Yakından tanıdığım Sayın Başbakanımızın dünyevi makamlarla alakalı bir insan olduğu kanaatine hiç varmadım. Cumhurbaşkanı olma fırsatı önündeyken Başbakan olarak devam etmem lazım diyebilen bir insandır. Sayın Başbakan başkanlık sisteminin kazanımlarına inanıyor. Bunu çok önceleri de söyledi. Türkiye bunu tartışmaya devam etti. Sayın Cumhurbaşkanı da tam olarak karşı çıkmadı. Başkanlık sistemi tartışılacaksa TBMM'de tartışılacak. Başkanlık sistemi demek federasyon ya da çift parlamento sistemine geçmek demek değildir. 12 Haziran seçiminden sonra yapılacak anayasa sistemi içinde bu sistem yer almaz. Sonrasında konuşulur. Bununla ilgli önümüzde bir takvim yok. Biz sadece her kesim bunu konuşsun istiyoruz.

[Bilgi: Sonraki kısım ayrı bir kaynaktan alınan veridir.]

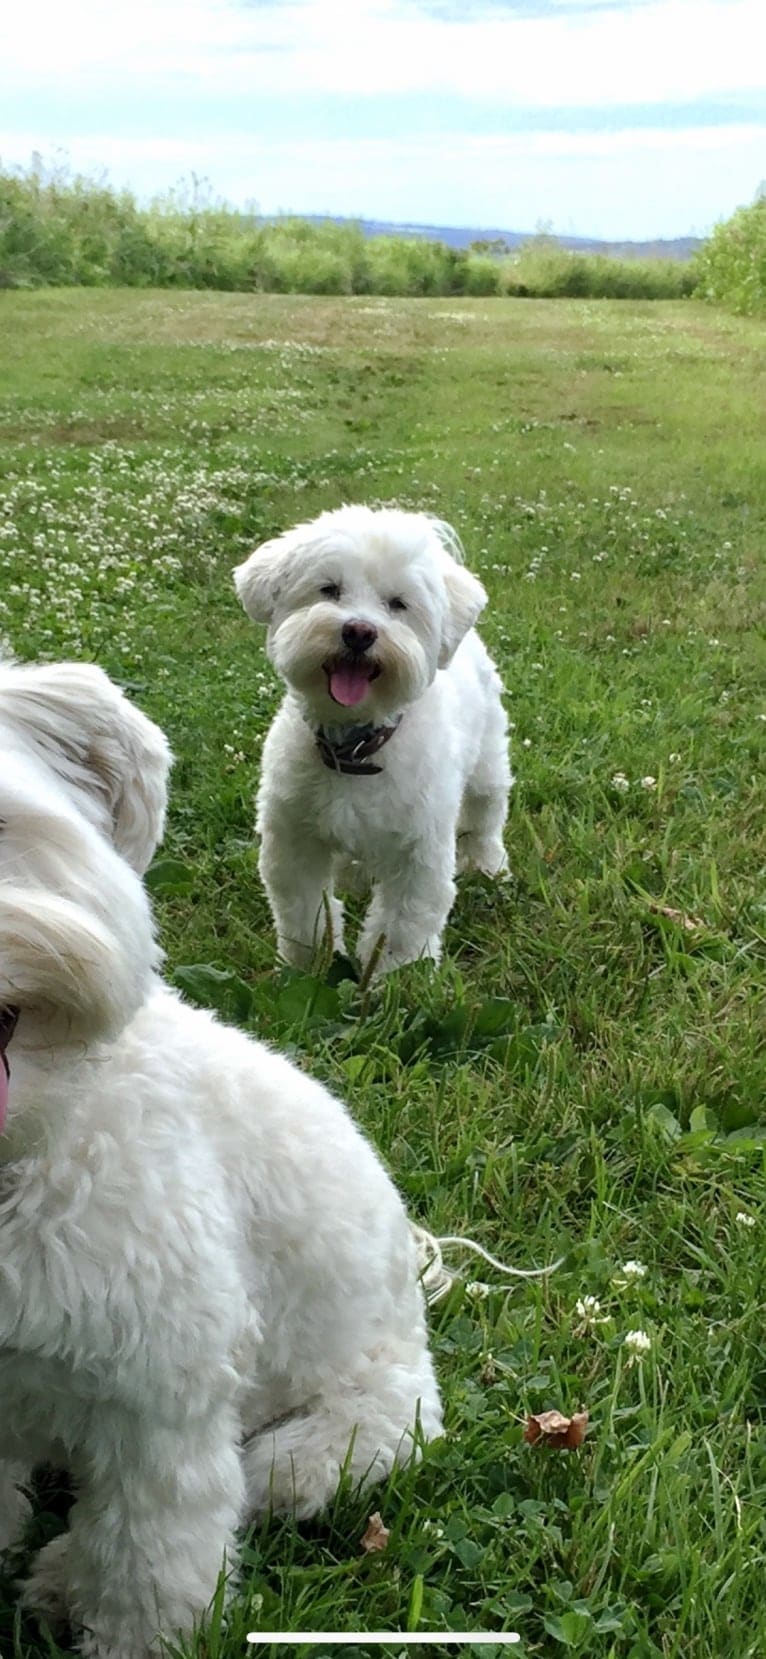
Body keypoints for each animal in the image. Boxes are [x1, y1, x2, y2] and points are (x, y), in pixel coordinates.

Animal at [232, 504, 507, 968]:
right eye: (329, 589)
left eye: (398, 604)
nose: (359, 631)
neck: (356, 748)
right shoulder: (294, 839)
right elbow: (304, 913)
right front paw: (307, 964)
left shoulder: (420, 852)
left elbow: (402, 925)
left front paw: (396, 977)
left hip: (487, 758)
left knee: (485, 812)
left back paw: (487, 862)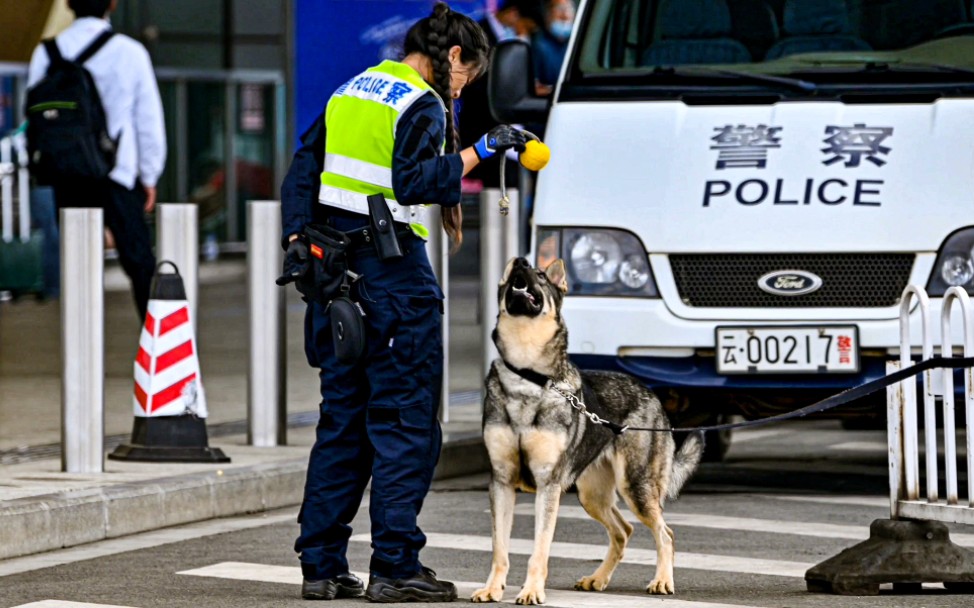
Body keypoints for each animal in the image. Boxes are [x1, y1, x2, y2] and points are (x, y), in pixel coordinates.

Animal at [470, 255, 700, 604]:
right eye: (511, 272)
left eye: (540, 275)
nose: (520, 261)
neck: (527, 375)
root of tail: (651, 393)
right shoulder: (501, 482)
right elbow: (500, 549)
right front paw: (493, 589)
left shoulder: (548, 485)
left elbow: (539, 550)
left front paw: (532, 591)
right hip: (591, 496)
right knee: (624, 531)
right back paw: (597, 579)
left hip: (635, 488)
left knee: (665, 533)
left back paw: (661, 581)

Bir gazeteci başyazar sonradan CHP rozeti taktı. Bunu nasıl değerlendirirsiniz? 
Hürriyet kurtuldu diyebiliriz aslında. Oktay Bey, son yazısırı çok ağır küfürle yazdı. Özürle ortadan kalkmayacak bir kusur. Böyle birinin yakasına rozet takılması yandaşlık, yoldaşlık kriterlerinin bir birine karıştığını gösteriyor. Oktay Ekşi, ilk siyaset girişimini 27 Mayıs Darbesinin Kurucu Meclis üyesi olarak yaptı. 12 Eylülcülerin Danışma Meclisine tayin ettiği Kamer Gehç de CHP'de. Bunu kamuoyunun takdirine bırakıyorum. Karşı devrim eleştirisi, net söylüyorum, hukuk, insan hakları, demokarasi adına yapılan çağdaş reformlara karşı devrim demek açık bir gericiliktir. Attığımız her adım Türkiye'yi evrensel düzeye yaklaştırıyor. Gericiliktir, tek parti milli şeflik dönemine duyulan bir özlemdir. Artık gelmez. 

Gazetecilere açılan davalar....
Siz hızlıca yargılanıyorsunuz, diğer meseleler ağırdan alınıyor. Türkiye bu sancıları geride bırakacak, hukukun üstünlüğüne inanarak. Ne yandaş yargı, ne yandaş medya, ne yandaş sermaye istiyoruz. Bunlar kurumlarla irtibatlı hale getirilmemeli. Sayın Kılıçdaroğlu Erzurum'a giderken Batman uçağına yöneldi. Uyarılar neticesinde Erzurum uçağına bindi. İnsani bir kusur olabilir, hakkını teslim ediyorum ama bu hataların herkes için aynı algılanması lazım.